Hot Time: How has the transition from supporting in the NASL to supporting in MLS gone for Loons supporters? How would you compare the game day experience and community outreach of the two organizations?
E Pluribus Loonum: From the casual fan's point of view, I would say the transition has been pretty smooth. Beyond the issues early in the season with figuring out the configuration of TCF Bank Stadium (we didn't all go to the University of Minnesota), I did not hear many complaints. The biggest angst seemed to come from consistently playing for top of the table the last few seasons in NASL to well, what has happened this year.
The team itself has seemed to try to reach out, but it certainly hasn't been overwhelming. When the team was playing in Blaine, there was little advertising. Since the transition, though, I expected more and more billboards, ads, and team events to start appearing and there just hasn't been. They certainly have sent players to local children's hospitals and events like that, but not what I expected. While I don't know what to attribute the lack of community involvement overall to, I do enjoy the amount that I have seen so far.
HT: Miguel Ibarra's Mexican adventure is over and he's back in Minnesota - but he's not getting many minutes! What's the deal with the onetime fringe USMNT player?
EPL: Short answer? I think he got on Adrian Heath's bad side at some point this season and it is starting to show.

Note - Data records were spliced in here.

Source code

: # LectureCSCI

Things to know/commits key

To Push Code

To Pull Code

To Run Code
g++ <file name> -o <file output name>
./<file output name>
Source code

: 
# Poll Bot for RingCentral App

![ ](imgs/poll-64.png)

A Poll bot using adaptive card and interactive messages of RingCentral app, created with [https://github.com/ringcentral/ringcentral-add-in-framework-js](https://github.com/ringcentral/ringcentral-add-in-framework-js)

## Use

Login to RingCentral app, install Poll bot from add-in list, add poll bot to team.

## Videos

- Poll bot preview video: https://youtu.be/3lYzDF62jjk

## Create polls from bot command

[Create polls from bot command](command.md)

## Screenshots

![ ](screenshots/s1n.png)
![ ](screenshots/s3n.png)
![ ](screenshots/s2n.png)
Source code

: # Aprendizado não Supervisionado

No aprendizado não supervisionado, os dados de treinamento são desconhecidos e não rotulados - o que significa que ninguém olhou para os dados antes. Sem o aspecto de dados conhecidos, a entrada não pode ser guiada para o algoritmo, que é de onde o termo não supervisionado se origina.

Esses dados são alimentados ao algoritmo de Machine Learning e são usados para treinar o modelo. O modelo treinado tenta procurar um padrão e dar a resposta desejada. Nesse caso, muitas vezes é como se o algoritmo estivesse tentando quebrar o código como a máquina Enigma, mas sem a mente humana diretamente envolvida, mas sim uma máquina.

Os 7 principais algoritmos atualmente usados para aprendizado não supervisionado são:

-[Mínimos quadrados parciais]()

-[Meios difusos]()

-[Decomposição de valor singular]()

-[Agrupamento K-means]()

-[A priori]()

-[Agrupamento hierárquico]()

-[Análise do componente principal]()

Long answer is that he simply takes games off. He has the speed, the tenacity, and the rapport with Christian Ramirez to certainly be an impact player, but he disappears for minutes at a time. The last handful of games he has turned it on and been one of the more active players on the field, but I do not know if that will be enough. Ethan Finlay made an immediate impact against the Sounders, Jose Leiton is a young, unknown Costa Rican winger (could be playing fullback, but listed as a winger), and Sam Nicholson appears to have the skill and just needs the fitness to catch up. Minutes on the wings are quickly becoming hard to come by, and Ibarra may find himself as the odd man out.
HT: What's been the key to Minnesota's defensive adjustments since the early season? Is it personnel, tactic, form - how have they straightened that out?
EPL: Brent Kallman, Sam Cronin, and Jerome Thiesson. The tactics are still the same, but Heath was able to put pieces around Francisco Calvo that could actually make an impact. Calvo was the lone brightspot in those first two games, and now his supporting cast allows him to move freely throughout the field.
A lot of it comes down to the acquisition of Sam Cronin though. The addition of a true #6 in front of the backline has completely changed how the defense has played and looked. (They still make plenty of stupid mistakes.)
HT: So set pieces, eh? Tell us that tale of woe.
EPL: Let's not talk about it. When you don't have anyone that has the ability to take a set piece or anyone that can consistently score off of a set piece, you won't have a good time. Couple that with the sheer lack of focus that the team has when defending, Minnesota United's season has gone about as well as anyone could expect.
The team is having Nicholson take them now (or at least, tried against Seattle), and he looked ... capable. Late August is not the time to finally be figuring out set pieces, though.